Step 2: Trim the photo. Here, I backed mine with black scrapbooking paper. It made the photo more sturdy but also looks nice.
Step 3: I wrapped the gift and then took a strip of white wrapping paper around the center.. You could also use white ribbon. And with double-sided tape, I taped the picture to the present.
You could arrange a few on the present or do just the one. It's all up to you, and it'll all look great.
Wednesday, December 23, 2009
I printed up a few things they can cash in... I'll be paying for sushi dinner, renting a movie, baking a cake, watching a football game and being quiet (hehe). They're not really gift cards; they're too specific. But they're redeemable for when the time's right. Oh -- and they're fun to make!
I made the coupons the exact same way I made my service coupons... because, really, they're the exact same, right?
For the Tabi style...
I packed the gift in a pre-decorated box, cut out circles with my circle cutters and used Thickers (thick stickers. get it?) to spell her name. Cute, if I do say so myself. You could arrange the circles in any way you like. Keep in mind longer names need lots of space. I tried to get "Kenneth" on a box, and it was running off the sides.
For the William style...
I wrapped the gift in white wrapping paper. Then, I took red yarn and wrapped it around the top a few times.
For the William part, I printed his name from the printer and then cut each letter out with a circle cutter. I then cut more circles from scrapbooking paper and taped them to one another. I punched holes in the top and stranded them through (in "William" order of course) onto the package. Shorter names would be more visible, but I really liked how this looks.

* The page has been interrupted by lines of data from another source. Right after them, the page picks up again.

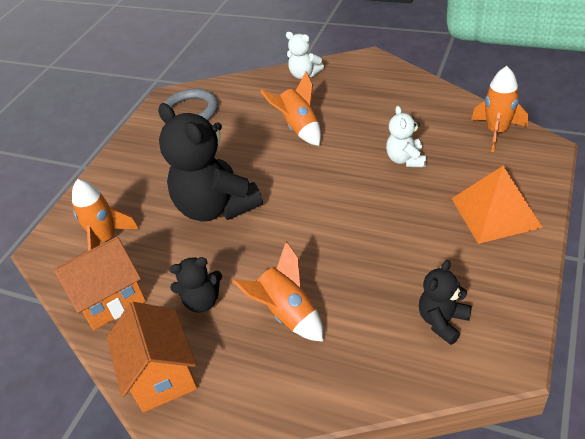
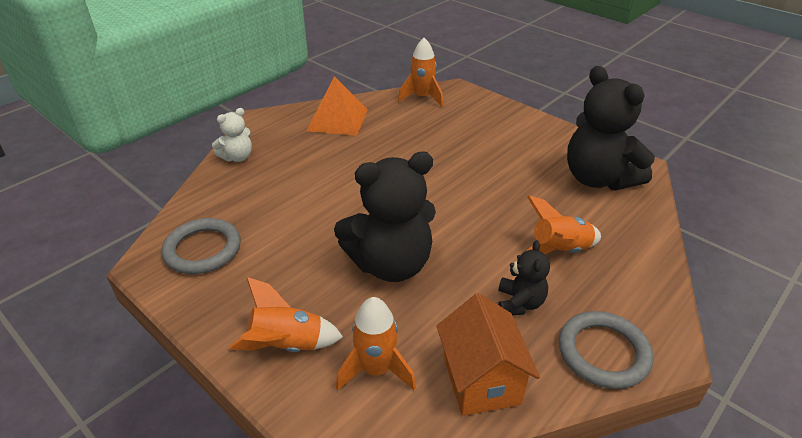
camera: 75 degrees left, 5 degrees down
orange house [107,302,198,413] -> grey ring [559,311,653,389]
orange rocket [260,72,321,146] -> orange rocket moved to [229,277,343,352]
white teddy bear [386,106,426,167] -> none
black teddy bear [419,260,472,345] -> black teddy bear [567,66,655,190], size x2.01
orange pyramid [452,166,543,244] -> orange pyramid moved to [307,76,368,136]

I'd love to see some of your ideas too!
Here's how I did it.
For the red one - Step 1: Wrap your gift as usual and then wrap matching yarn around it in whatever style you want. Get some ideas here from Martha.
Step 2: Trace the letter you need, in this case an N, on scrapbooking paper. Cut it out and glue it to cardstock. Then cut it out again. The cardstock keeps the letter from curling.
Step 3: Tie it onto the package, and you're done!
For the brown package - Step 1: Wrap the gift, and then use white ribbon or white wrapping paper to create a ban around the package.
Step 2: Trace and cut out whatever letter you need. You could also do a whole name if you wanted. Then tape or glue the letter to the package.
Have you done any fun wrapping this year? I'd love to hear about it!
Tuesday, December 22, 2009
Step 1: I found these wooden letters (2 for 99 cents) at Hobby Lobby. I had some basic red acrylic paint in a box at home from art projects past, so I bought some Martha Stewart fine glitter to match. I painted the letter red with a few coats of paint on all sides.
Step 2: When the paint was all dry, I slathered on school glue and covered it in glitter. When it was dry, I shook it off to check for spots where the glitter didn't cover. Then I put just a bit more glue and glitter to cover that up.
Step 3: I used Christmas crinkle paper to fill the box and stuffed the gift down in it. Then I took wrapping paper -- I'm all about using wrapping paper for lots of different things -- and wrapped it around the box, taping it on bottom.
Step 4: Hot glue or tape the letter on top. And you're done. You could add ribbon or yarn to the handle, tie on a tag or stick stickers on it. The recipient can keep the letter in addition to the gift!
Wrap your own gift in electrical tape. Here's how...
1) Wrap a gift in any plain paper. If I could do mine again, I would have put a light green or brown craft paper instead of white. The white electrical tape doesn't really show up, but live and learn.
2) Make a design with the tape in any way you like. I chose to do a lattice work since I'm obsessed with lattice work now that I figured it out.
3) Tape or hot glue an ornament to the top, and there you have my take on colored masking tape wrapping!